YOUR INSTRUCTIONS:
From the material below, work out how many lines contain "подборки" and answer with the number only.

INPUT MATERIAL:
——————
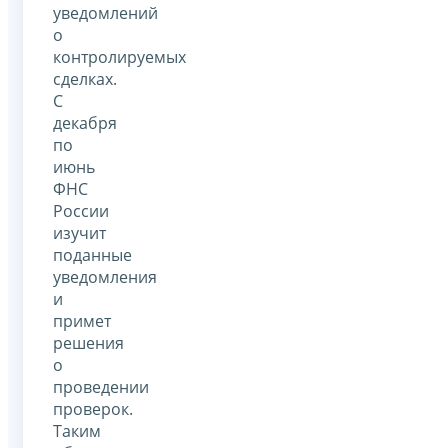
уведомлений
о
контролируемых
сделках.
С
декабря
по
июнь
ФНС
России
изучит
поданные
уведомления
и
примет
решения
о
проведении
проверок.
Таким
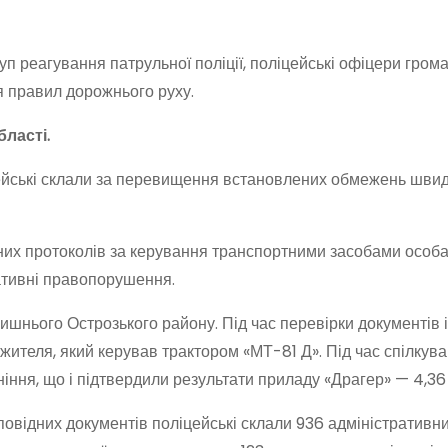
руп реагування патрульної поліції, поліцейські офіцери грома
я правил дорожнього руху.
бласті.
ейські склали за перевищення встановлених обмежень швид
ивних протоколів за керування транспортними засобами особа
ративні правопорушення.
лишнього Острозького району. Під час перевірки документів 
жителя, який керував трактором «МТ-81 Д». Під час спілкува
ніння, що і підтвердили результати приладу «Драгер» — 4,36
овідних документів поліцейські склали 936 адміністративн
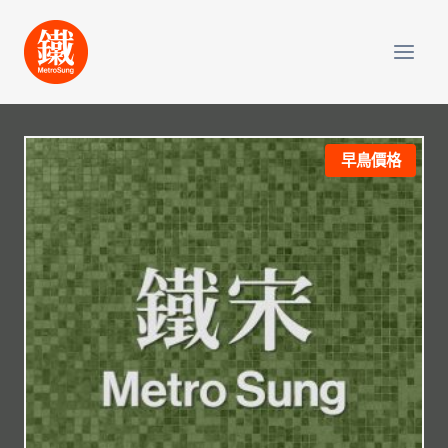
Skip
to
content
早鳥價格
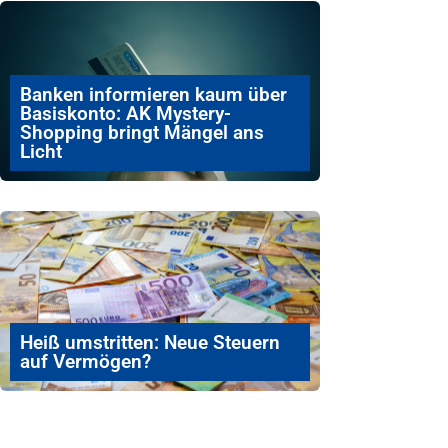
Banken informieren kaum über
Basiskonto: AK Mystery-
Shopping bringt Mängel ans
Licht
Heiß umstritten: Neue Steuern
auf Vermögen?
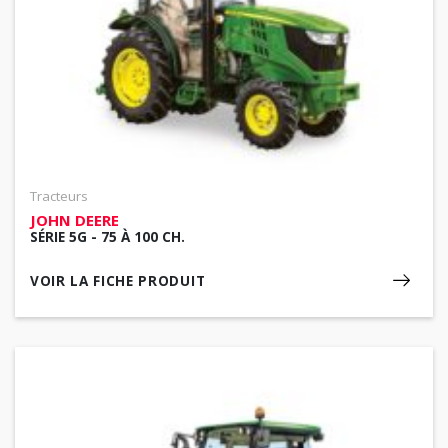
Tracteurs
JOHN DEERE
SÉRIE 5G - 75 À 100 CH.
VOIR LA FICHE PRODUIT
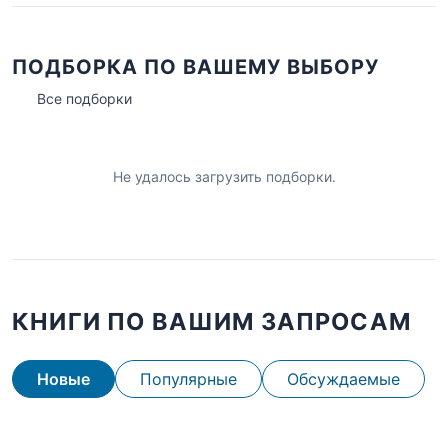
ПОДБОРКА ПО ВАШЕМУ ВЫБОРУ
Все подборки
Не удалось загрузить подборки.
КНИГИ ПО ВАШИМ ЗАПРОСАМ
Новые
Популярные
Обсуждаемые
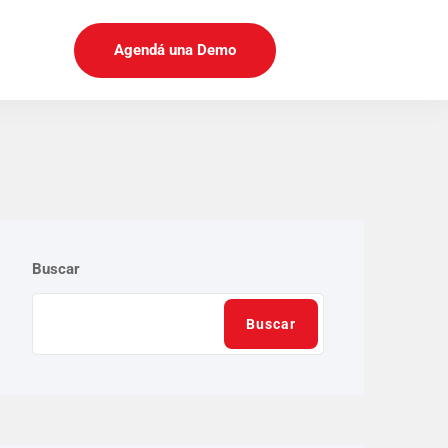
Agendá una Demo
Buscar
Buscar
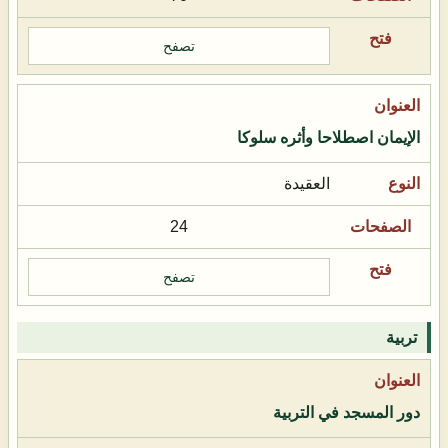
تصفح
الإيمان اصطلاحا وأثره سلوكا
العقيدة
24
تصفح
تربية
دور المسجد في التربية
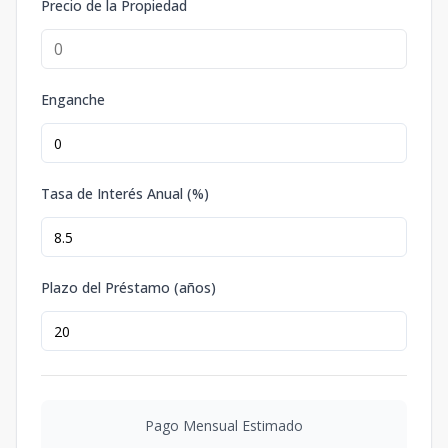
Precio de la Propiedad
Enganche
Tasa de Interés Anual (%)
Plazo del Préstamo (años)
Pago Mensual Estimado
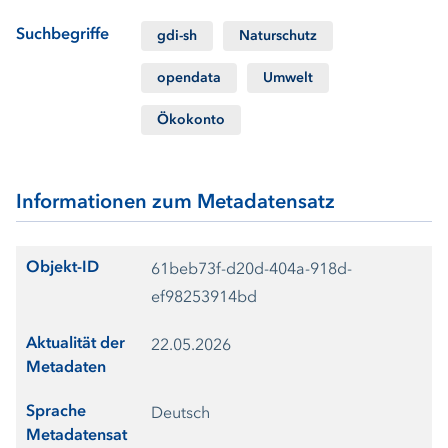
Suchbegriffe
gdi-sh
Naturschutz
opendata
Umwelt
Ökokonto
Informationen zum Metadatensatz
Objekt-ID
61beb73f-d20d-404a-918d-
ef98253914bd
Aktualität der
22.05.2026
Metadaten
Sprache
Deutsch
Metadatensat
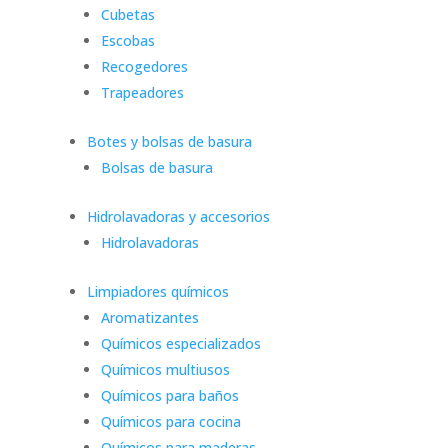
Cubetas
Escobas
Recogedores
Trapeadores
Botes y bolsas de basura
Bolsas de basura
Hidrolavadoras y accesorios
Hidrolavadoras
Limpiadores químicos
Aromatizantes
Químicos especializados
Químicos multiusos
Químicos para baños
Químicos para cocina
Químicos para maderas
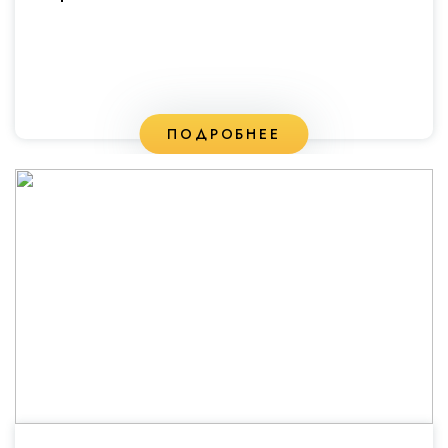
ПОДРОБНЕЕ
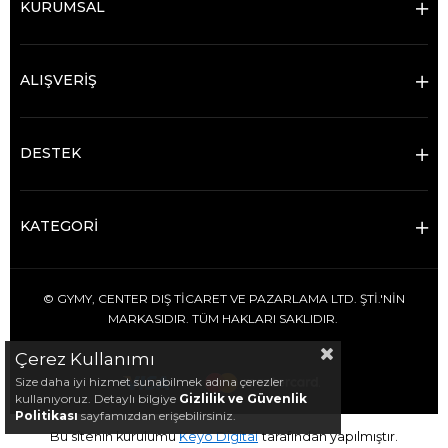
KURUMSAL
ALIŞVERİŞ
DESTEK
KATEGORİ
© GYMY, CENTER DIŞ TİCARET VE PAZARLAMA LTD. ŞTİ.'NİN
MARKASIDIR. TÜM HAKLARI SAKLIDIR.
Çerez Kullanımı
Size daha iyi hizmet sunabilmek adına çerezler
kullanıyoruz. Detaylı bilgiye
Gizlilik ve Güvenlik
Politikası
sayfamızdan erişebilirsiniz.
Bu sitenin kurulumu
Keyo Digital
tarafından yapılmıştır.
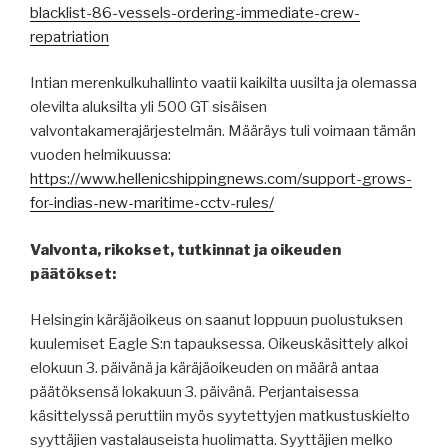
blacklist-86-vessels-ordering-immediate-crew-
repatriation
Intian merenkulkuhallinto vaatii kaikilta uusilta ja olemassa
olevilta aluksilta yli 500 GT sisäisen
valvontakamerajärjestelmän. Määräys tuli voimaan tämän
vuoden helmikuussa:
https://www.hellenicshippingnews.com/support-grows-
for-indias-new-maritime-cctv-rules/
Valvonta, rikokset, tutkinnat ja oikeuden
päätökset:
Helsingin käräjäoikeus on saanut loppuun puolustuksen
kuulemiset Eagle S:n tapauksessa. Oikeuskäsittely alkoi
elokuun 3. päivänä ja käräjäoikeuden on määrä antaa
päätöksensä lokakuun 3. päivänä. Perjantaisessa
käsittelyssä peruttiin myös syytettyjen matkustuskielto
syyttäjien vastalauseista huolimatta. Syyttäjien melko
——————
RESPONSE AREA:
2